Via NASA’s Space Communications and Navigation program, the agency is working on extending the use of the Global Navigation Satellite System (GNSS) all the way to the Moon. By augmenting Earth-based navigation, GNSS will allow lunar spacecraft to be more autonomous and responsive. The main blocker to using GNSS at the Moon has been the weakness of signals, which NASA simulations now find can be solved by adding higher-gain antennas on the lunar spacecraft and using signals from multiple GNSS services. NASA and the Italian Space Agency will test such a system with the Lunar GNSS Receiver Experiment, which will fly on one of NASA’s CLPS missions in 2023. Related: Paper presenting the results of numerical simulations for a Single-Frequency receiver on a spacecraft in the Earth-Moon L2 Halo orbit, using both GPS and Galileo as a navigation service.

Science

By analyzing over 6,000 fallen boulders on the floor and walls of the 930-kilometer-wide Orientale basin on the Moon’s farside, scientists have determined that the region is seismically active.

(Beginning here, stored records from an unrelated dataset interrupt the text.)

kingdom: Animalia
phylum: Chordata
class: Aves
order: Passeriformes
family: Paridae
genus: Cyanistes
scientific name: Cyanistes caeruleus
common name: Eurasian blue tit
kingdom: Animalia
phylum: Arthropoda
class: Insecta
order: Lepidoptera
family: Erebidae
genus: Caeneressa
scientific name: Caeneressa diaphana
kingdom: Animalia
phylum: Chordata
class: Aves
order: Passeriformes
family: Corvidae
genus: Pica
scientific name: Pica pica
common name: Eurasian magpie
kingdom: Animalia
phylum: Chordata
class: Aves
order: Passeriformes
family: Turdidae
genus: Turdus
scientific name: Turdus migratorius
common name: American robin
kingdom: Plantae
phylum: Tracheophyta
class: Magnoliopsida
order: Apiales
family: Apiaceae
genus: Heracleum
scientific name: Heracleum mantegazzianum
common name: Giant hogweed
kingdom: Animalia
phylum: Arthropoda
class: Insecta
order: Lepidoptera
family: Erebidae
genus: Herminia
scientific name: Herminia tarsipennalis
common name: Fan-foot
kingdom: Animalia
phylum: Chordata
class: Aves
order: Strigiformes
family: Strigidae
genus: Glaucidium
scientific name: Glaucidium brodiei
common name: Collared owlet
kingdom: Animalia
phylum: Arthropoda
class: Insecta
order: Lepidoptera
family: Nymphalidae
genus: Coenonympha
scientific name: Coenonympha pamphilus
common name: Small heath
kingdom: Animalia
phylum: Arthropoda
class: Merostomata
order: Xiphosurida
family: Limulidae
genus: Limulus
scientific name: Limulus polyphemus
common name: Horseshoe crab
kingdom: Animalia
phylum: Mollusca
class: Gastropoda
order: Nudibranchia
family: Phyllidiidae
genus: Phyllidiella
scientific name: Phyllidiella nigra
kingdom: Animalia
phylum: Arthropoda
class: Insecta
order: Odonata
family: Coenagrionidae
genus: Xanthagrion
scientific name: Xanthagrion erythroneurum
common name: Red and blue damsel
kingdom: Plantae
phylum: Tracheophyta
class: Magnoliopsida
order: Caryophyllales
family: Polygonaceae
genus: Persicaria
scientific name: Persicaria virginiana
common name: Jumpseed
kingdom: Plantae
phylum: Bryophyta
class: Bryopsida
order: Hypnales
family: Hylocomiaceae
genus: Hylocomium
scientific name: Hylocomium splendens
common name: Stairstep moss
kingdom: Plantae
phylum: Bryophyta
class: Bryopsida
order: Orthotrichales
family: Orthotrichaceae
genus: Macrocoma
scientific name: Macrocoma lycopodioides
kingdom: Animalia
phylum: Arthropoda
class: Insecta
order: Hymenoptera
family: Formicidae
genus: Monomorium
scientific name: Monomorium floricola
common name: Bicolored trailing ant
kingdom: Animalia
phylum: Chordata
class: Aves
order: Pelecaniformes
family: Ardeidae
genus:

Shallow moonquakes occurring over the last 30 million years, but a small geological instance, have been responsible for many of these fallen boulders.

Credit: LPI

The Lunar Surface Science Workshop’s first session of the year is on the theme of space biology, and is scheduled for January 20-21. NASA will inform the community about their plans for lunar surface science activities, and solicit input on new research that could be enabled by CLPS and Artemis human landing missions. Register by January 18 to attend the online session.

The Chang’e 4 landing site in the 180-kilometer-diameter Von Kármán crater on the Moon’s farside has a complex, layered history. Detailed crater size-frequency distribution and spectral measurements of the crater and the surrounding region reveal that while the crater itself is 4.2 billion years old, the layers on top comprising ejecta from nearby craters and volcanic material range between 3.1 to 3.5 billion years old.

More Moon

Dr. James Head of Brown University appeared on the Space Economy podcast to discuss a way forward to maximize Artemis science. I’ve had the honor of working with Dr. Head briefly and this was a good recollection of his rigor and passion for planetary science. :)

An article on increasingly complex Moon mountains and what we can learn from surface missions to each type. By yours truly.